Moody's still has the Bahamas 'on probation', warning: "Moody's would downgrade the rating if, over the next 12-18 months, we observe that fiscal consolidation efforts are unlikely to reduce deficits to levels that would reverse the trend of rising debt ratios and lead to a stabilisation of government debt metrics.
"Downward ratings pressure would also emerge if economic growth were to underperform relative to government expectations, negatively impacting revenues and overall fiscal metrics. We would also consider a downgrade if contingent liabilities stemming from Bank of the Bahamas - or other state-owned enterprises - materialise on to the sovereign's balance sheet, leading to a material worsening of government debt metrics."
The rating agency said the savings from the Government's public sector downsizings, including the decision not to renew the contracts of many short-term, temporary workers would take time to materialise.
Noting the 6.3 per cent reduction in the public sector workforces size, from 40,990 to 38,435, as captured in November's Labour Force survey, Moody's said: "The decrease in public sector employment is consistent with the Government's pledge to reduce current expenditures - here, by reducing the public sector payroll and, in turn, payroll outlays - in support of fiscal consolidation objectives, although we think that the effects of these measures will become more apparent over time."
This is consistent with the mid-year Budget, which revealed the Government's wage bill - consisting of salaries and benefits - actually increased by $15 million year-over-year to $373 million for the six months to end-December 2017 despite the downsizing.
This was blamed on a combination of an "industrial agreement-related lump sum payment", worth $7.7 million, and $6 million in outstanding overtime payments to police officers. Severance payments to laid-off public sector workers, though, are likely to have been a further contributing factor.
Mid-year Budget data, though, indicates that the Government expects savings from the recent downsizings to come through in the 2017-2018 second half. It is now projecting an $8.282 million reduction in its emoluments (wages and benefits) bill to $733.477 million for the full year, implying that a $23 million-plus savings will be realised in the six months to end-June 2017.
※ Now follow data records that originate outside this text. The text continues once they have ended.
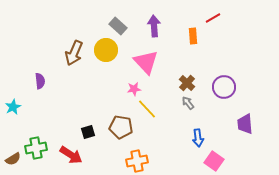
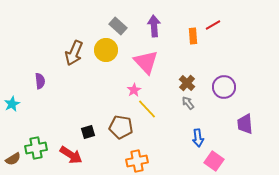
red line: moved 7 px down
pink star: moved 1 px down; rotated 24 degrees counterclockwise
cyan star: moved 1 px left, 3 px up
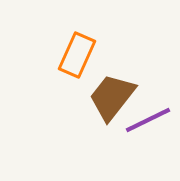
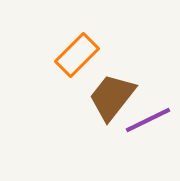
orange rectangle: rotated 21 degrees clockwise
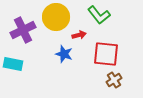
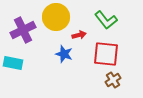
green L-shape: moved 7 px right, 5 px down
cyan rectangle: moved 1 px up
brown cross: moved 1 px left
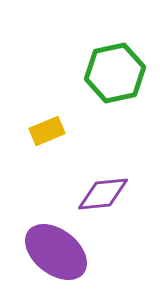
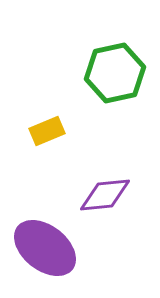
purple diamond: moved 2 px right, 1 px down
purple ellipse: moved 11 px left, 4 px up
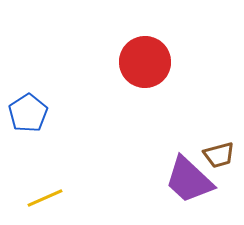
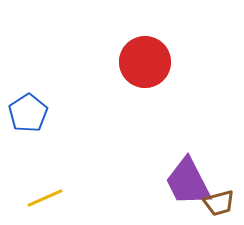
brown trapezoid: moved 48 px down
purple trapezoid: moved 1 px left, 2 px down; rotated 20 degrees clockwise
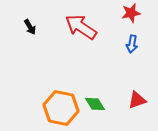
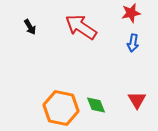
blue arrow: moved 1 px right, 1 px up
red triangle: rotated 42 degrees counterclockwise
green diamond: moved 1 px right, 1 px down; rotated 10 degrees clockwise
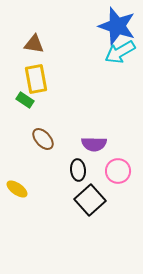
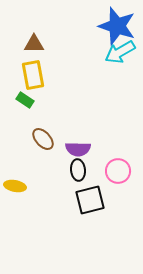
brown triangle: rotated 10 degrees counterclockwise
yellow rectangle: moved 3 px left, 4 px up
purple semicircle: moved 16 px left, 5 px down
yellow ellipse: moved 2 px left, 3 px up; rotated 25 degrees counterclockwise
black square: rotated 28 degrees clockwise
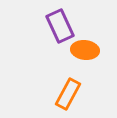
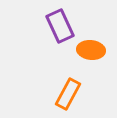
orange ellipse: moved 6 px right
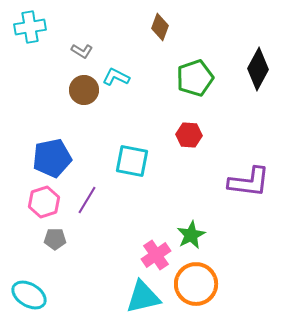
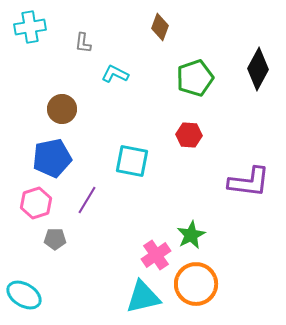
gray L-shape: moved 1 px right, 8 px up; rotated 65 degrees clockwise
cyan L-shape: moved 1 px left, 3 px up
brown circle: moved 22 px left, 19 px down
pink hexagon: moved 8 px left, 1 px down
cyan ellipse: moved 5 px left
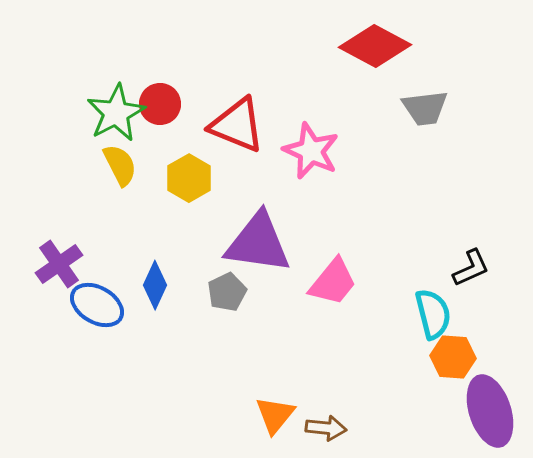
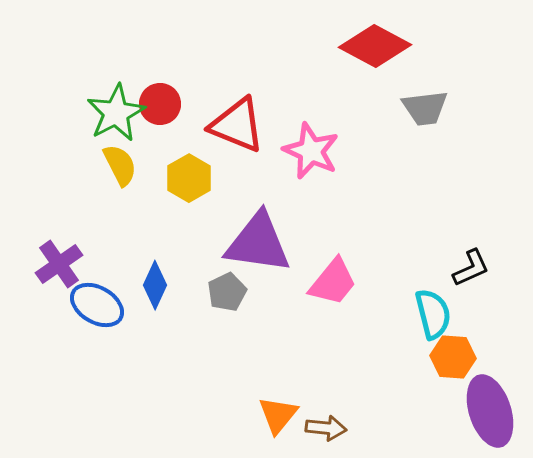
orange triangle: moved 3 px right
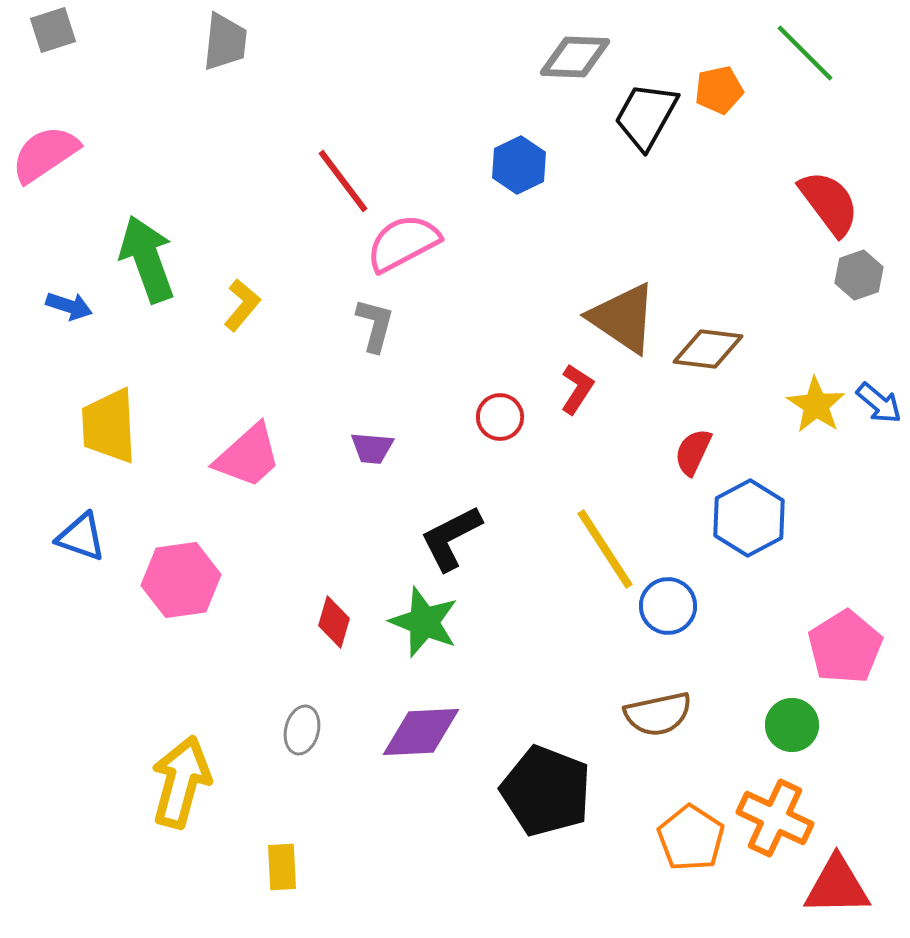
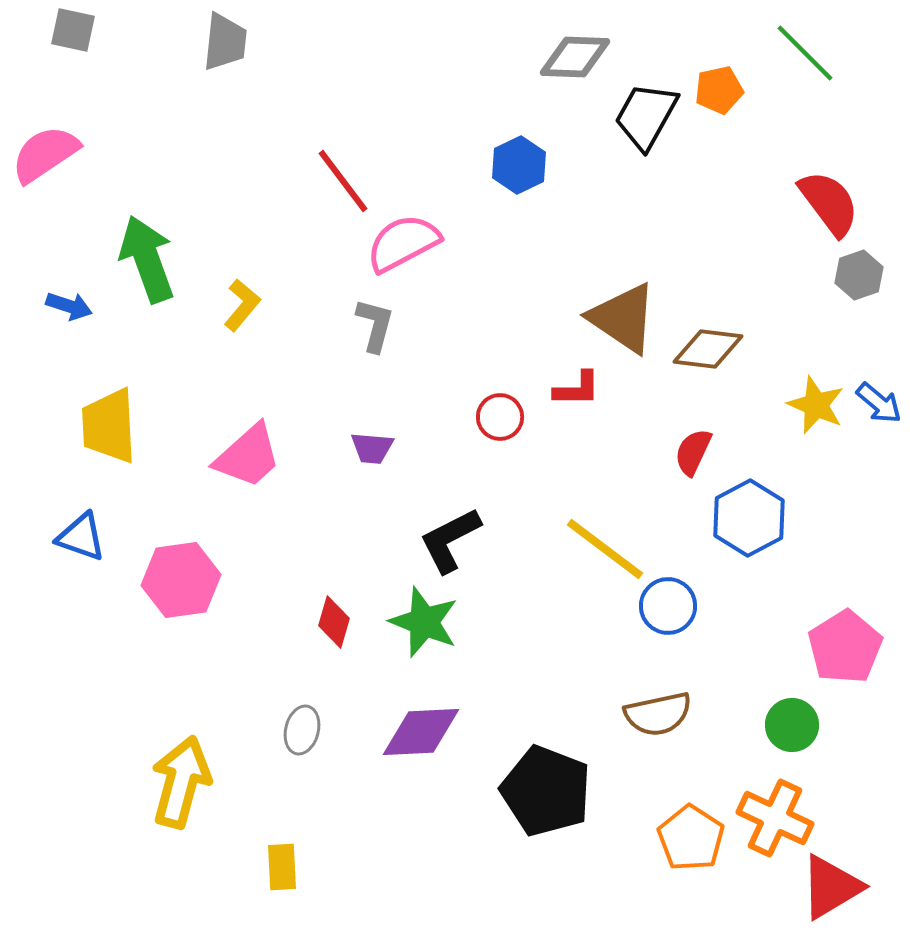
gray square at (53, 30): moved 20 px right; rotated 30 degrees clockwise
red L-shape at (577, 389): rotated 57 degrees clockwise
yellow star at (816, 405): rotated 10 degrees counterclockwise
black L-shape at (451, 538): moved 1 px left, 2 px down
yellow line at (605, 549): rotated 20 degrees counterclockwise
red triangle at (837, 886): moved 6 px left, 1 px down; rotated 30 degrees counterclockwise
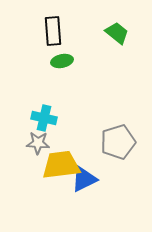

Moody's, though, was more optimistic on the Bahamas' foreign direct investment (FDI) prospects, even though it pushed Baha Mar's completion - and the Rosewood's opening - back to June 1 instead of the repeatedly-touted March/April timeline. The $5.5 billion Oban Energies project also factored into this upbeat assessment.
The rating agency's GDP growth estimates were more subdued than the Government's, as it pegged 2017 GDP expansion at just 0.5 per cent compared to the Deputy Prime Minister's 1.7 per cent forecast from last week. Moody's 2018 estimate is for 2.2 per cent GDP growth, again slightly below the 2.5 per cent forecast by the Government and IMF.
With its 'negative' outlook on the Bahamas influenced by the impact of weaker-than-expected GDP growth and the country's vulnerability to hurricanes, Moody's said this would be upgraded to 'stable' should the Government succeed in slashing the fiscal deficit and reversing the trend of ever-rising national debt - now standing at over $7.5 billion.